> _DOCUMENT_
- Theatrical release poster
- Directed by: Yoshiyuki Kuroda
- Screenplay by: Tetsurō Yoshida
- Based on: Folk tales of Momotarō, and The Great Yokai War by Shigeru Mizuki
- Produced by: Yamato Yashiro
- Starring: Chikara Hashimoto; Akane Kawasaki; Yoshihiko Aoyama; Takashi Kanda; Keiko Yukitomo; Ikuko Mori; Gen Kuroki;
- Cinematography: Hiroshi Imai
- Edited by: Toshio Taniguchi
- Music by: Sei Ikeno
- Production company: Daiei Film
- Distributed by: Daiei
- Release date: 14 December 1968 (Japan);
- Running time: 79 minutes
- Country: Japan
- Language: Japanese

= Yokai Monsters: Spook Warfare =

1968 film directed by Yoshiyuki Kuroda

Yokai Monsters: Spook Warfare (妖怪大戦争, Yōkai Daisensō) (Note: Also known as Ghosts on Parade) is a 1968 Japanese fantasy horror film directed by Yoshiyuki Kuroda. It is the second in a trilogy of films produced in the late 1960s, all of which focus around traditional Japanese monsters known as yōkai. (It was preceded by Yokai Monsters: 100 Monsters (1968), and was followed by Yokai Monsters: Along with Ghosts (1969).)

Yokai Monsters: Spook Warfare, along with the other two films in the series, was produced by Daiei Film and makes extensive use of tokusatsu special effects, with the majority of the creatures being represented by actors in costumes or puppets. The film was made in Fujicolor and Daieiscope.

In 2005, director Takashi Miike released The Great Yokai War, a modern retelling of the story which borrows many elements from Spook Warfare.

==Plot==
The film opens in the ruins of the Babylonian city of Ur, where a local legend tells of a great monster named Daimon, dormant beneath the rubble. Four thousand years later, two treasure hunters disturb the ruins, awakening Daimon, who kills them by causing a landslide. He then travels to Japan, where he encounters the samurai Lord Hyogo Isobe, kills him and drinks his blood. Assuming Isobe's form, Daimon returns to his house, where he is greeted by Isobe's daughter, Lady Chie, and fellow samurai Shinpachiro Mayama. After killing the family dog, Daimon destroys the household altars and orders his servants to burn them. An ornament he throws into a pond awakens a kappa, who witnesses Daimon drinking the blood of Isobe's steward, Saheiji Kawano. When Saheiji also displays Daimon's mannerisms and orders the altars burned, the kappa attacks Daimon but is defeated. He retreats to the woods to seek help from other yōkai.

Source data
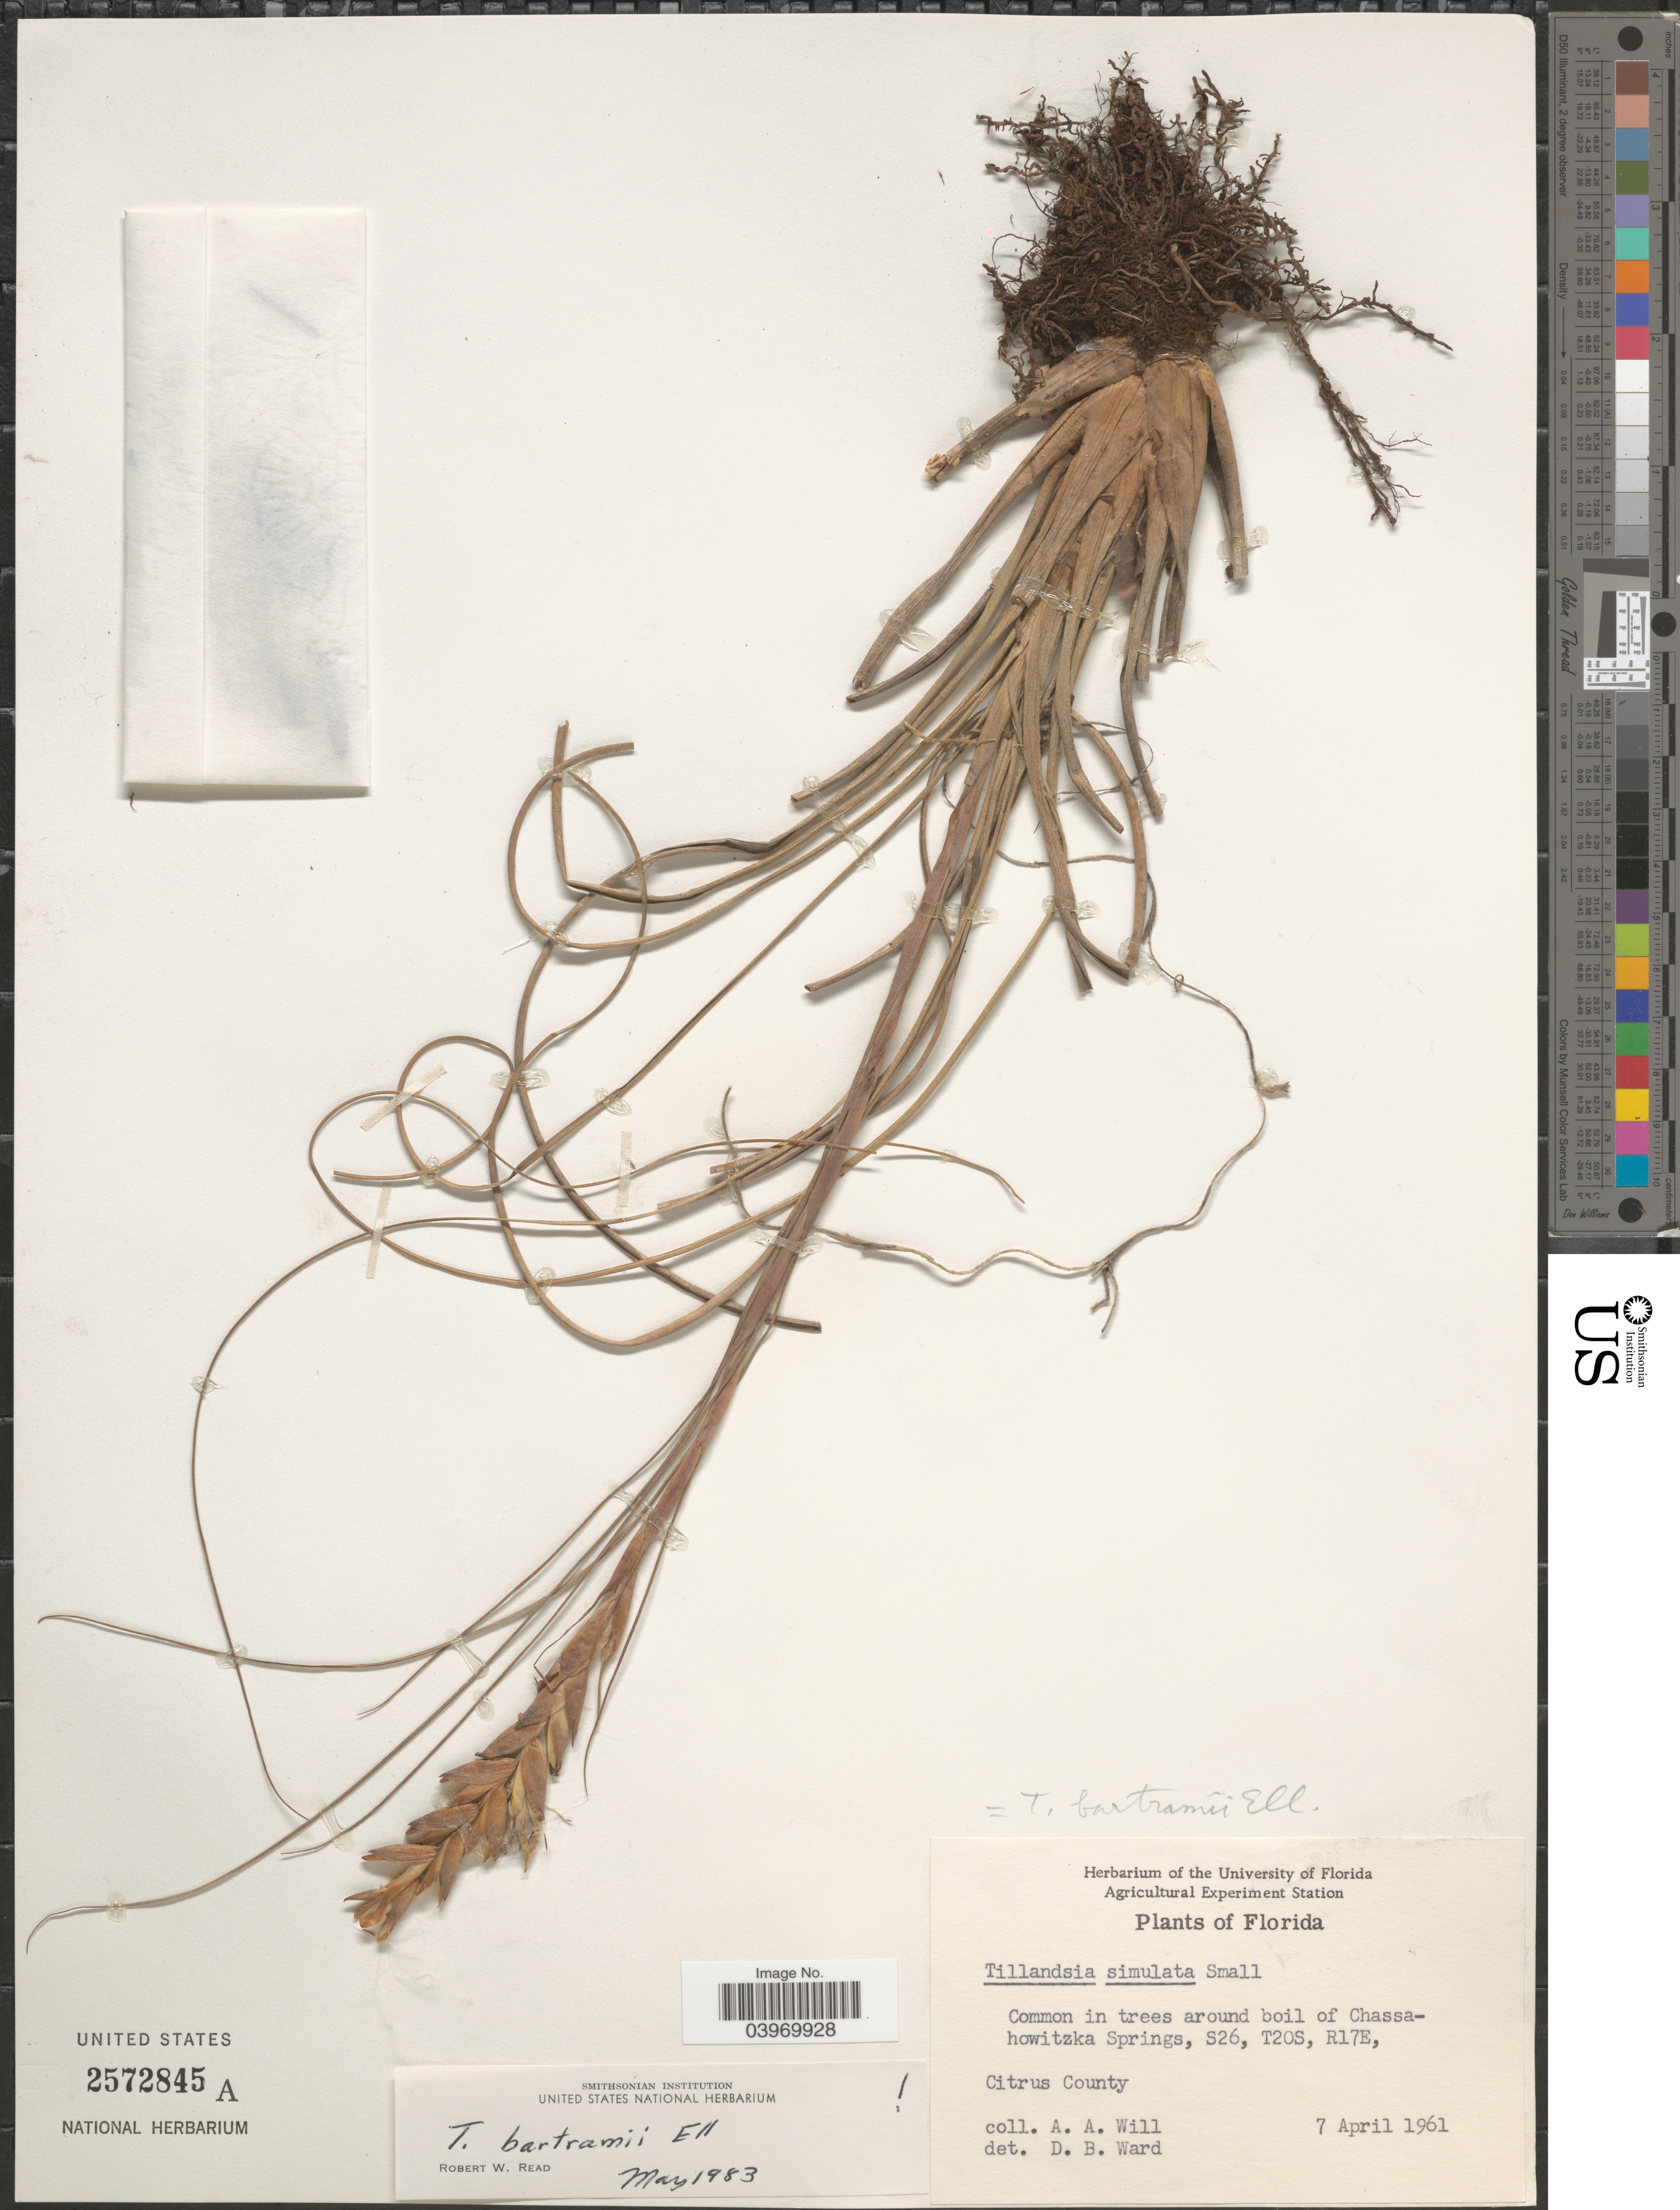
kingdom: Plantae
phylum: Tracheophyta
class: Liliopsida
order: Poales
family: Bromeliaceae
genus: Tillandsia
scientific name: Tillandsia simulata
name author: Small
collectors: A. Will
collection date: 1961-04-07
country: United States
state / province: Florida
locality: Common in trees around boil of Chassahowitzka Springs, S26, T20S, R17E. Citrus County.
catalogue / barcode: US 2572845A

> _REQUIREMENT_
Continue the article on Yokai Monsters: Spook Warfare above, picking up right after its last sentence.

> _EXERCISE RESPONSE_
The forest is home to the one-legged Kasa-obake, Futakuchi-onna, Rokurokubi, Nuppeppō and the wise Abura-sumashi. Initially, they dismiss the kappa's claims, noting that no such monster appears in their field guide or yōkai coloring book. Meanwhile, Lady Chie and Shinpachiro discover the maid Shinobu has fallen victim to Daimon's vampirism. Shinpachiro consults his priest uncle, who reveals that Lord Isobe is dead and that a demon has taken his form. The priest gives Shinpachiro three candles to place around Daimon while he performs destruction prayers, but Daimon reverses the magic and kills the priest.

Needing younger blood, Daimon and his retainers attack a local family. The parents are killed, but their children escape and encounter the kappa and other yōkai, who have gathered at a local "monster's shrine". Learning of the attack, the yōkai recognise their mistake and agree to fight Daimon. Their initial attacks fail, but Shinpachiro shoots Daimon in the eye, forcing him to abandon Isobe's body. Daimon then kills the new Magistrate, Lord Iori Ohdate, assumes his form and returns to the house, while Saheiji continues to resist him.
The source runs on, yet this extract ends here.